Before 2009, non-resident companies directly holding German real estate were denied the higher depreciation rate of 3%. The Lower Fiscal Court of Cologne ruled that forcing non-resident companies directly holding German real estate to use the regular 2% depreciation rate is a breach of the free movement of capital. Since 2009, non-resident companies that directly hold German real estate also qualify for the higher 3% depreciation rate.
Depreciation of real estate
On 10 July 2013, the Lower Fiscal Court of Cologne ruled in the case of a Luxembourg company directly holding German real estate. Because the non-resident company did not have a permanent establishment in Germany, its income from the real estate was considered to be income from immovable property instead of business income. Therefore, the non-resident company was forced to use the 2% depreciation rate.

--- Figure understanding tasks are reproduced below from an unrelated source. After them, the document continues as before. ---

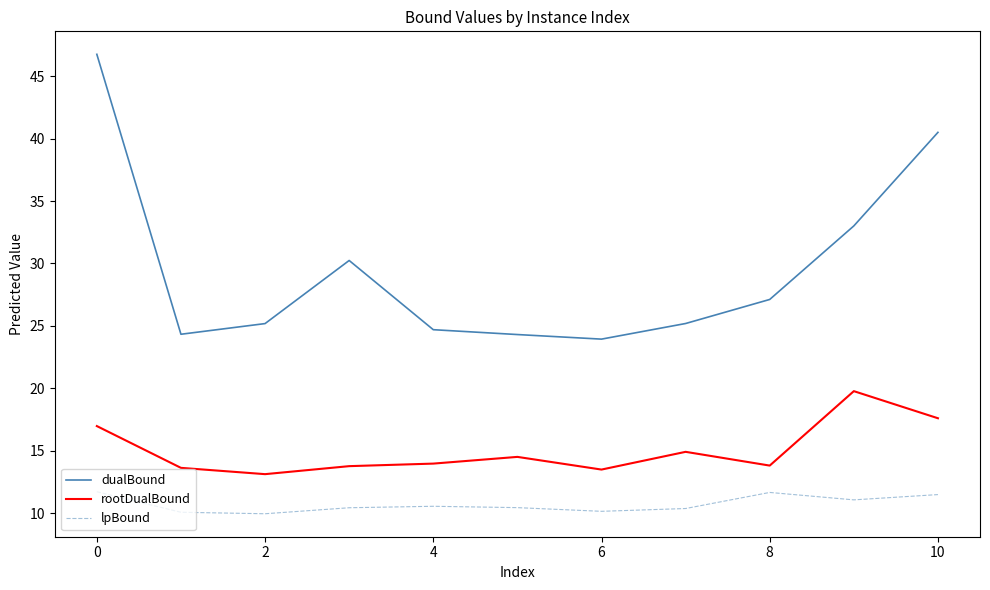

Which series has the largest total across all categories?

dualBound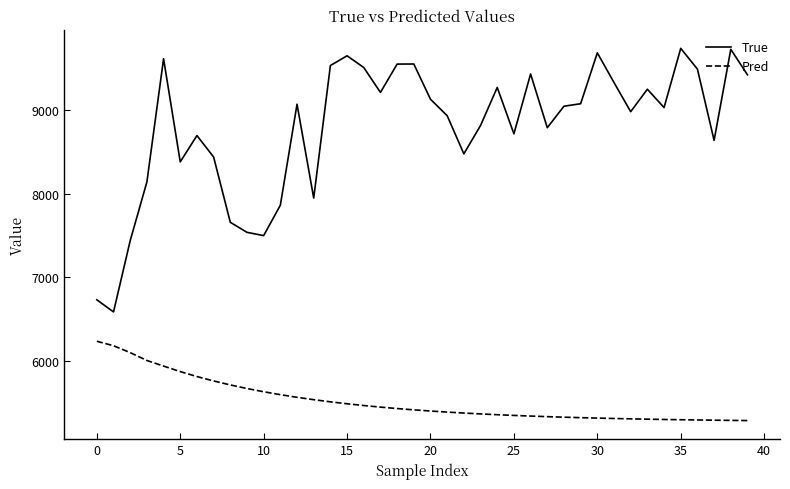

True or false: True and Pred cross at least once.

False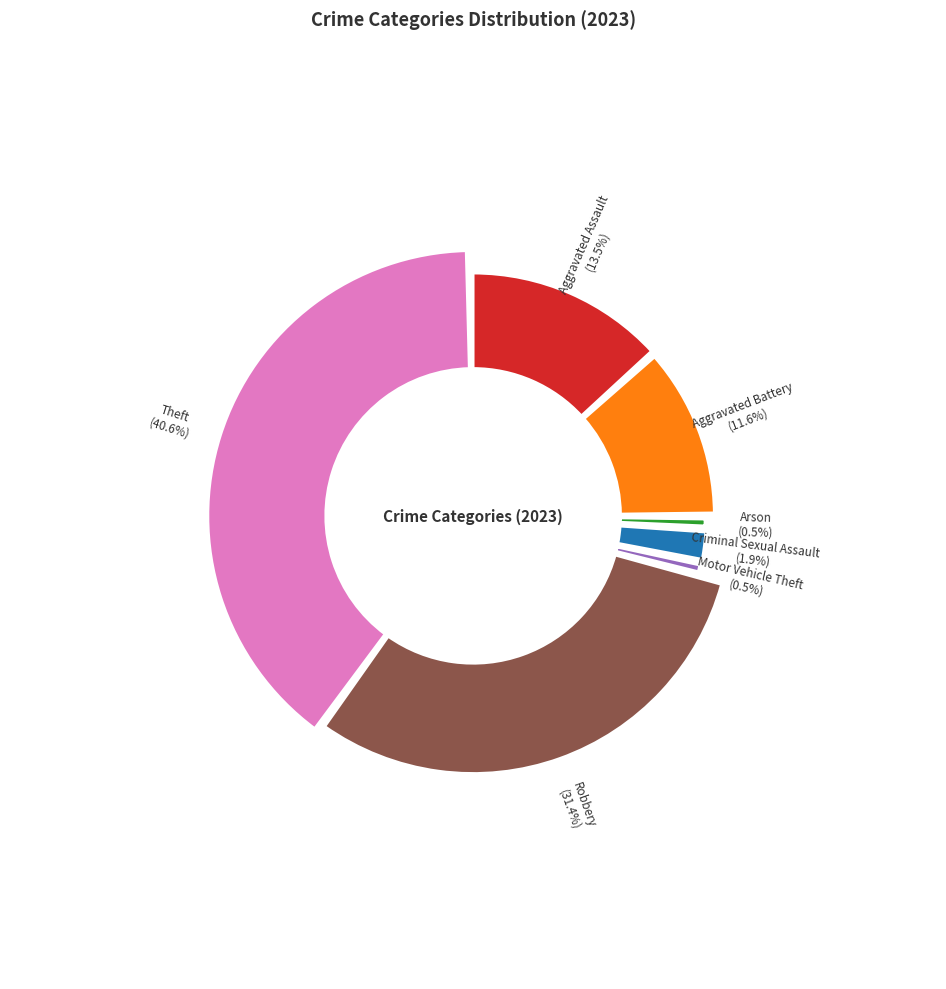

The Aggravated Battery slice represents 12% of the pie. True or false?

True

However, resident companies that held German real estate qualified for a 3% depreciation rate, resulting in a cash flow benefit for German residents. The Lower Fiscal Court ruled that this distinction between resident and non-resident companies constitutes a breach of the free movement of capital within the European Union.

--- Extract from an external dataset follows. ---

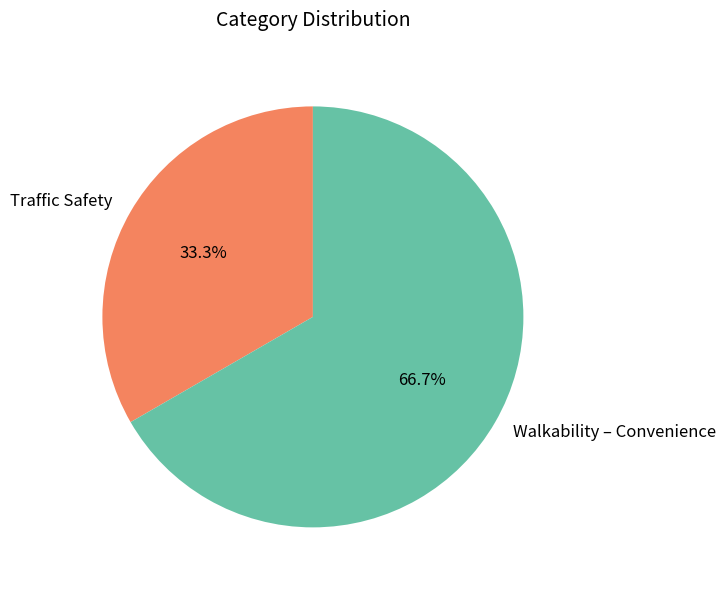

Is there a majority slice in this chart?

Yes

As a result of this verdict, the Luxembourg company could now apply the 3% depreciation rate. However, an appeal has been filed with the Federal Fiscal Court, which could overturn the verdict of the Lower Fiscal Court. Furthermore, as of 2009, due to a change of the law, non-resident companies directly holding German real estate are considered to receive business income (instead of income from immovable property). This means they qualify for the 3% depreciation rate the same as German resident companies.